De rechtbank is dan ook van oordeel dat niet gebleken is dat het bepaalde in artikel 45 lid 3 onder d en 47 Rv. is nageleefd, hetgeen op grond van het bepaalde in artikel 66 lid 1 Rv, nietigheid van de dagvaarding met zich brengt indien aannemelijk is dat gedaagde door het gebrek onredelijk is benadeeld. Dat is hier het geval aangezien aannemelijk is dat de dagvaarding gedaagde (als gevolg van het gebrek) niet heeft bereikt.
2.3.
Nu sprake is van een nietige dagvaarding en gedaagde niet is verschenen had tegen hem, op grond van het bepaalde in artikel 121 lid 1 Rv, geen verstek verleend mogen worden.
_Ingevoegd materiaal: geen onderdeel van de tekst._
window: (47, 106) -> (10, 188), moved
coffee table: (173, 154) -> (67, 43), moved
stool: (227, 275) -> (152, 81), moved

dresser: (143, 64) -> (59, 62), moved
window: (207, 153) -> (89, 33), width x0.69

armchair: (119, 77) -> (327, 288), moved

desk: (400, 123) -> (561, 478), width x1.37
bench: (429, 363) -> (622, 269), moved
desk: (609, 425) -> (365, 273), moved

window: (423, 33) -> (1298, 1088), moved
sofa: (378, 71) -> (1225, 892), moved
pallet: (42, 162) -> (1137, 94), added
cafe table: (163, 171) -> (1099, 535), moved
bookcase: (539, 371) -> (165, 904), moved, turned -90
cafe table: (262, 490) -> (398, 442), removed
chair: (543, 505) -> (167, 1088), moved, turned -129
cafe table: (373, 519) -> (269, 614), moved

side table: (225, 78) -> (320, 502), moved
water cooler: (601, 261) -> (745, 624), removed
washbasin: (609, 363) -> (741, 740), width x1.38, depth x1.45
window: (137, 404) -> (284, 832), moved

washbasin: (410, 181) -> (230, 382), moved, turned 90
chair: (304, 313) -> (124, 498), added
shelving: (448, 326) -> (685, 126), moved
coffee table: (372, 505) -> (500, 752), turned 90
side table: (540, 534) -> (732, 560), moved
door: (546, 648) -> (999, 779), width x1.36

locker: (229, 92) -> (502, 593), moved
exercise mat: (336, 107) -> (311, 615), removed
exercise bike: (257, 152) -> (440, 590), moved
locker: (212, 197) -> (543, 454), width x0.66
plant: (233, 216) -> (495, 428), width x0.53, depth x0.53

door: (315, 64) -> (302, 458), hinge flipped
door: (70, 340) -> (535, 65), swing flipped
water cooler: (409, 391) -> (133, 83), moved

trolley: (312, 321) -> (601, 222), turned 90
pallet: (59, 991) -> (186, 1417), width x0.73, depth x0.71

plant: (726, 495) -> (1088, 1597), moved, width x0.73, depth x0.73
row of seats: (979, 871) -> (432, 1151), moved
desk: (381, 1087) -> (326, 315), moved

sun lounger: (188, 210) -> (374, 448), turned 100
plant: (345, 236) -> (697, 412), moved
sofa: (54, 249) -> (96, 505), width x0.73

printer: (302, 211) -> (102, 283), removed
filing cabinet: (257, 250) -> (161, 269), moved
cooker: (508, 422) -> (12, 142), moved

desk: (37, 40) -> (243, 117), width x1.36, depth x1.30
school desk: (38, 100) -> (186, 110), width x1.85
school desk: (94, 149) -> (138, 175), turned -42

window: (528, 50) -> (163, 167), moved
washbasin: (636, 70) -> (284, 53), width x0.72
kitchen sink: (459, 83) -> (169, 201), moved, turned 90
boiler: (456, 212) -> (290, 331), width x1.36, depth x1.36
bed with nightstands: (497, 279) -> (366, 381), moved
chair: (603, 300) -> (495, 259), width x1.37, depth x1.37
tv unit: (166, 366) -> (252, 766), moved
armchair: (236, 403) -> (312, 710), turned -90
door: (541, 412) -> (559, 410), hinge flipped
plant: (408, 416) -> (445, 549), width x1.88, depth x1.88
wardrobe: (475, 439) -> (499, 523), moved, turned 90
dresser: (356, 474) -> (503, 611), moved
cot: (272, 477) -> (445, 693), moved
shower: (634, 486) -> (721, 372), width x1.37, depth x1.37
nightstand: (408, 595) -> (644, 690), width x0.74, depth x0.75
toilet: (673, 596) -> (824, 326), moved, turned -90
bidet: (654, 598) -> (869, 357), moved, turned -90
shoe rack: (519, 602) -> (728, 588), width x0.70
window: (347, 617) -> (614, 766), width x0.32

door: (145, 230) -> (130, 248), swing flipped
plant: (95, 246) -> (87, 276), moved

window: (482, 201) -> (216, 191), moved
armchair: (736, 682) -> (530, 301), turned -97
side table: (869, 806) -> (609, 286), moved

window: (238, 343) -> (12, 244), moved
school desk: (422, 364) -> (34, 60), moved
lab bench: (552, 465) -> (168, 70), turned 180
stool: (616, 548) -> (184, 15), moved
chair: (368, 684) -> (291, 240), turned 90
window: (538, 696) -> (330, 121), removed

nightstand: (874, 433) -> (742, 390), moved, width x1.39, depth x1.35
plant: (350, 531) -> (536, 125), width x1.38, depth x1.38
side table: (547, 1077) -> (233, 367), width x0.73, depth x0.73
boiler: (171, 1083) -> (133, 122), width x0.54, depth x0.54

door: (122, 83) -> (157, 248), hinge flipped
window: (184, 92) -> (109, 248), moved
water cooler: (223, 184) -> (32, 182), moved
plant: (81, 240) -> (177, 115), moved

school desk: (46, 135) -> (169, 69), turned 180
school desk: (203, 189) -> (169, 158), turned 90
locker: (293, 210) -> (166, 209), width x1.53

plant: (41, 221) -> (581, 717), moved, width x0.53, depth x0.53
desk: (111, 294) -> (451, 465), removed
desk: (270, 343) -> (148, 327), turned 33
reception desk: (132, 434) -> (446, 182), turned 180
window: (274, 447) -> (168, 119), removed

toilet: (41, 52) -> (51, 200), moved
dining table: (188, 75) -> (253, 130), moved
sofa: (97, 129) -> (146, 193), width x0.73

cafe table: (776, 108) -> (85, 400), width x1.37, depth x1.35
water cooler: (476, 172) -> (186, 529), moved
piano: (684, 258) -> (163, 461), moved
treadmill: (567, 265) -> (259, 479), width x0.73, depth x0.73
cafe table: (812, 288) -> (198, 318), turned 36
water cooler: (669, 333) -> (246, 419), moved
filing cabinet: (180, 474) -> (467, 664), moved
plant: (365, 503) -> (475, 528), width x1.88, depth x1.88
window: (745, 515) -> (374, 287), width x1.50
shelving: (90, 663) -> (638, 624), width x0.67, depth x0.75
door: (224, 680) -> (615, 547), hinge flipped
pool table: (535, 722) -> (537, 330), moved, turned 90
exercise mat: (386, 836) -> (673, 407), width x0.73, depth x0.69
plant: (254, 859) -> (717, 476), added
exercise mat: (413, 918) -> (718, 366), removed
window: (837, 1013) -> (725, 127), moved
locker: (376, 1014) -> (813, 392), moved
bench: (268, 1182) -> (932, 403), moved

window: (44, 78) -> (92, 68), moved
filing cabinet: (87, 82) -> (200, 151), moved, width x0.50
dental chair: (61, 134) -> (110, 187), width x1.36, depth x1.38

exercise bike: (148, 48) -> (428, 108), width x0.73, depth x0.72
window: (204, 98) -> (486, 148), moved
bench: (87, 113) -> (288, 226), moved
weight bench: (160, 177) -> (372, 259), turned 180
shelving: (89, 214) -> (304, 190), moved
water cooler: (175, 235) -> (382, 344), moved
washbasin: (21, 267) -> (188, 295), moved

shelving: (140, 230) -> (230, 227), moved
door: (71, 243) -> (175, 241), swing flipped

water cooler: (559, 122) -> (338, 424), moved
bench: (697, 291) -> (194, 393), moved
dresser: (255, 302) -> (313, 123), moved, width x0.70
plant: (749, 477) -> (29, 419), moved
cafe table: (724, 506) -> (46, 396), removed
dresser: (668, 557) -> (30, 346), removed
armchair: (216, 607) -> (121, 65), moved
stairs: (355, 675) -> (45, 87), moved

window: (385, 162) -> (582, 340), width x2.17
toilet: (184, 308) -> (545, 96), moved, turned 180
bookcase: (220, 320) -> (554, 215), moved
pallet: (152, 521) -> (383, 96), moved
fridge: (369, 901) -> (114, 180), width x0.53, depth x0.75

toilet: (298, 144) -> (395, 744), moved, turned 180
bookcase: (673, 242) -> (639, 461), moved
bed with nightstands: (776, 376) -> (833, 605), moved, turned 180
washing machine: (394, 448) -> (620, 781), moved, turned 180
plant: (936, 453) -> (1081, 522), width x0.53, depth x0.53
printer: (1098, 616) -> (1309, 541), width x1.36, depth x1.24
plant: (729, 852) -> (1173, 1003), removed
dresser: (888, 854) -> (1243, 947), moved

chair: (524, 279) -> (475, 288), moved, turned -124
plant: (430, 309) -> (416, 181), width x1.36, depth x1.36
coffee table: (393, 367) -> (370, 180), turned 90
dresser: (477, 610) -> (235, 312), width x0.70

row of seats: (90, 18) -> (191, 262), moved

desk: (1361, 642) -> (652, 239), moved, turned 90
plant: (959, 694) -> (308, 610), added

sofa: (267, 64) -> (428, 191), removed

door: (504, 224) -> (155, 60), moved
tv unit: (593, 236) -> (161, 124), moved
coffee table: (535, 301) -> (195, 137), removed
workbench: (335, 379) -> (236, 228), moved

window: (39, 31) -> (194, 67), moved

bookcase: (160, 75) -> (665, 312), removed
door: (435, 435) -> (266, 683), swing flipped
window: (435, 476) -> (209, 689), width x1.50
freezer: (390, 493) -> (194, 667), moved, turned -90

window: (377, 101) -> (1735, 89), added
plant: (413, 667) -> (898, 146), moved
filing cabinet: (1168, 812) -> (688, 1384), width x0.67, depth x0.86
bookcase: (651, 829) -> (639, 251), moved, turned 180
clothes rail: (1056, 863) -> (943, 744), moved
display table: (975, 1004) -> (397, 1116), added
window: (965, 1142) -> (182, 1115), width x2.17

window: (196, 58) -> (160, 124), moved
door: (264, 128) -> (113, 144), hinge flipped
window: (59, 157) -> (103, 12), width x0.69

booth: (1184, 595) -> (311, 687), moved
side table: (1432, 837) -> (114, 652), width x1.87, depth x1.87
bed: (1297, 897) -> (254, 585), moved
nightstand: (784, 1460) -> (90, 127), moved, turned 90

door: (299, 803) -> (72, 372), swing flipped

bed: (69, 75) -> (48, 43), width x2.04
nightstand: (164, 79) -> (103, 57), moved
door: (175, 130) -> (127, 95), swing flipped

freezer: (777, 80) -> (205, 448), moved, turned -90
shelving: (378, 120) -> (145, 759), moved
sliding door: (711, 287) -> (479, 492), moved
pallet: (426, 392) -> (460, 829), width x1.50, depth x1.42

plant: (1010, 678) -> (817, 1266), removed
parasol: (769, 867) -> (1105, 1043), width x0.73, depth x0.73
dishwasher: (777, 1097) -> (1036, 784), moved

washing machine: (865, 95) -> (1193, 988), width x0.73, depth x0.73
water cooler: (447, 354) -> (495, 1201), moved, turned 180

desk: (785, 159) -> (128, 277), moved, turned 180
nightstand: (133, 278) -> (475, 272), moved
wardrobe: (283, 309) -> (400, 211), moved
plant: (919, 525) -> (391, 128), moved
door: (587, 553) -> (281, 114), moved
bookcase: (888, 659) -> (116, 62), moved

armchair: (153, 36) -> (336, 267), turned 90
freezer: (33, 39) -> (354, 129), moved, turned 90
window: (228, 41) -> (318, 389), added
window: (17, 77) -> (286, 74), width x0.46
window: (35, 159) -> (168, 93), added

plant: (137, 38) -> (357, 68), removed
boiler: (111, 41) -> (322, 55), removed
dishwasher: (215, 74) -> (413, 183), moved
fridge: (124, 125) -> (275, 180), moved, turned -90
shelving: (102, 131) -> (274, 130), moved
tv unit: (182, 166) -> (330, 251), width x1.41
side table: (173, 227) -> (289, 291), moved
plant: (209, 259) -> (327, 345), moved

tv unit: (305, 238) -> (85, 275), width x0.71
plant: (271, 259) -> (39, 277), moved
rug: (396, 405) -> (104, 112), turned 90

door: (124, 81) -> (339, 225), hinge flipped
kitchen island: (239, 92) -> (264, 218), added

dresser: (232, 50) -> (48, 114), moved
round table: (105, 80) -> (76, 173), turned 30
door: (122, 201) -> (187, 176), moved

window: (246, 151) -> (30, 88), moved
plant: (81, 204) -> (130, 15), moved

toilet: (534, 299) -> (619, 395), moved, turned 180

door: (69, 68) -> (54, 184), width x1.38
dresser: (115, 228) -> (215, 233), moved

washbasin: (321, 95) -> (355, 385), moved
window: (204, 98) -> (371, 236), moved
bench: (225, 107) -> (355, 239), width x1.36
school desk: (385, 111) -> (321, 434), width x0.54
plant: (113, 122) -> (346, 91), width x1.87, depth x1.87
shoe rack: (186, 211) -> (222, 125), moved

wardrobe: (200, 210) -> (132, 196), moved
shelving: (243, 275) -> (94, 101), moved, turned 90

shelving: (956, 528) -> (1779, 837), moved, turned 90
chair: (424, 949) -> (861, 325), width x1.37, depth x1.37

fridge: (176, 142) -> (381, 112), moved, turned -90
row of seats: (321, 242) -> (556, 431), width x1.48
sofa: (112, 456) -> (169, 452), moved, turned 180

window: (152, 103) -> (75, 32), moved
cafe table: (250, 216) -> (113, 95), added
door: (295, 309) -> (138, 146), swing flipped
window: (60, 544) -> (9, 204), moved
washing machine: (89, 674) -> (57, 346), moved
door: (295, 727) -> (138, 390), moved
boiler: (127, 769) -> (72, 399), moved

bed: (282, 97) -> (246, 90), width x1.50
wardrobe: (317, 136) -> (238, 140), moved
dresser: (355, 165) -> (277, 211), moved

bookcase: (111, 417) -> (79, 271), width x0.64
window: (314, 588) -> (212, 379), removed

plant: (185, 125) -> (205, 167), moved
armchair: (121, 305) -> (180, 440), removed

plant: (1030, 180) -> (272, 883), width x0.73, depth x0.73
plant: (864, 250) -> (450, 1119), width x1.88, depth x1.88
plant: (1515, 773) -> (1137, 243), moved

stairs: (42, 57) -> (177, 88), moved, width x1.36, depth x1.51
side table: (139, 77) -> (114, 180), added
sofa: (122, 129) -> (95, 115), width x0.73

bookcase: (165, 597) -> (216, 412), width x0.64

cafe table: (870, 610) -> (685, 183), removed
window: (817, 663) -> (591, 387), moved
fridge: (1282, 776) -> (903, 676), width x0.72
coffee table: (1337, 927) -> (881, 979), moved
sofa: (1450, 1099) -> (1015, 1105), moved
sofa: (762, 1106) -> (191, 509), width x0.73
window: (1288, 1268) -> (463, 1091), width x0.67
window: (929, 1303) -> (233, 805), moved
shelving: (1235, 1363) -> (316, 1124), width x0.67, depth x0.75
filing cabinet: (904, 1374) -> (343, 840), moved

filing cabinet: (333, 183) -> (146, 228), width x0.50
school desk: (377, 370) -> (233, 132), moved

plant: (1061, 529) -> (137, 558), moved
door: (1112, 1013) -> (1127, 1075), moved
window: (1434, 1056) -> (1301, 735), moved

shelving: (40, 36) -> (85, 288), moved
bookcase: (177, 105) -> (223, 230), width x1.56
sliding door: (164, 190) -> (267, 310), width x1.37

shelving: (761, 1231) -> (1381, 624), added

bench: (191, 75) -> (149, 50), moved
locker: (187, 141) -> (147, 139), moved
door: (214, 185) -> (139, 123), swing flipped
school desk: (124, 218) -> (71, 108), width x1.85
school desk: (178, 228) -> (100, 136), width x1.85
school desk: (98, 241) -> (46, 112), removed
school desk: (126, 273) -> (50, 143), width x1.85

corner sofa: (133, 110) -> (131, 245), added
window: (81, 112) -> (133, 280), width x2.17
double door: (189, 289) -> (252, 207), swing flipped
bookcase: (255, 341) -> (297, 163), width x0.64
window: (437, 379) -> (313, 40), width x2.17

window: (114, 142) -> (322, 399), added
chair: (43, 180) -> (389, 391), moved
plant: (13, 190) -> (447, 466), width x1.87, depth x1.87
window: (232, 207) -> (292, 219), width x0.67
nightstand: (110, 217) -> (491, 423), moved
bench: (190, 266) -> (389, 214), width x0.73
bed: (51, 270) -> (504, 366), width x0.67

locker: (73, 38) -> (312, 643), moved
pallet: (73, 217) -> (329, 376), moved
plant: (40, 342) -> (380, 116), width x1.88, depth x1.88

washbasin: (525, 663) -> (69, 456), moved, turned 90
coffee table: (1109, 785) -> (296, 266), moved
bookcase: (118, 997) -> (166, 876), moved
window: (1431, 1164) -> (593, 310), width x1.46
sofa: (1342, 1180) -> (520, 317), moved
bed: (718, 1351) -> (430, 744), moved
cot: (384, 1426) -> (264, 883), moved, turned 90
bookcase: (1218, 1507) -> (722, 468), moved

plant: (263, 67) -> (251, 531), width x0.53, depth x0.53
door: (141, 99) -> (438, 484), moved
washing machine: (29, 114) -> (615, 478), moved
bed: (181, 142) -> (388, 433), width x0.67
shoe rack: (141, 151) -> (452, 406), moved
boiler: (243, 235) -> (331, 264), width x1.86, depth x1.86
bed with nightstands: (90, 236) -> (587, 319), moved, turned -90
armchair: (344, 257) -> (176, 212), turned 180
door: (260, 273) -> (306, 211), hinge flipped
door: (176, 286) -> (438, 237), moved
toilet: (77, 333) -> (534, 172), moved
Het verleende verstek wordt dan ook vervallen verklaard.
Aangezien aannemelijk is dat het exploot van betekening van de dagvaarding gedaagde niet heeft bereikt als gevolg van het hiervoor genoemde gebrek, moet de dagvaarding, op grond van het bepaalde in artikel 121 lid 3 Rv, nietig worden verklaard.
2.4.
Eiseres zal worden veroordeeld in de kosten van de procedure, aan de zijde van gedaagde tot op heden begroot op nihil.

3.De beslissing

De rechtbank
3.1.
verklaart het verleende verstek vervallen,
3.2.
verklaart de dagvaarding nietig,
3.3.
veroordeelt eiseres in de kosten van deze procedure, tot aan deze uitspraak begroot op nihil.
Dit vonnis is gewezen door mr. E.J.C. Adang en in het openbaar uitgesproken op 22 augustus 2018.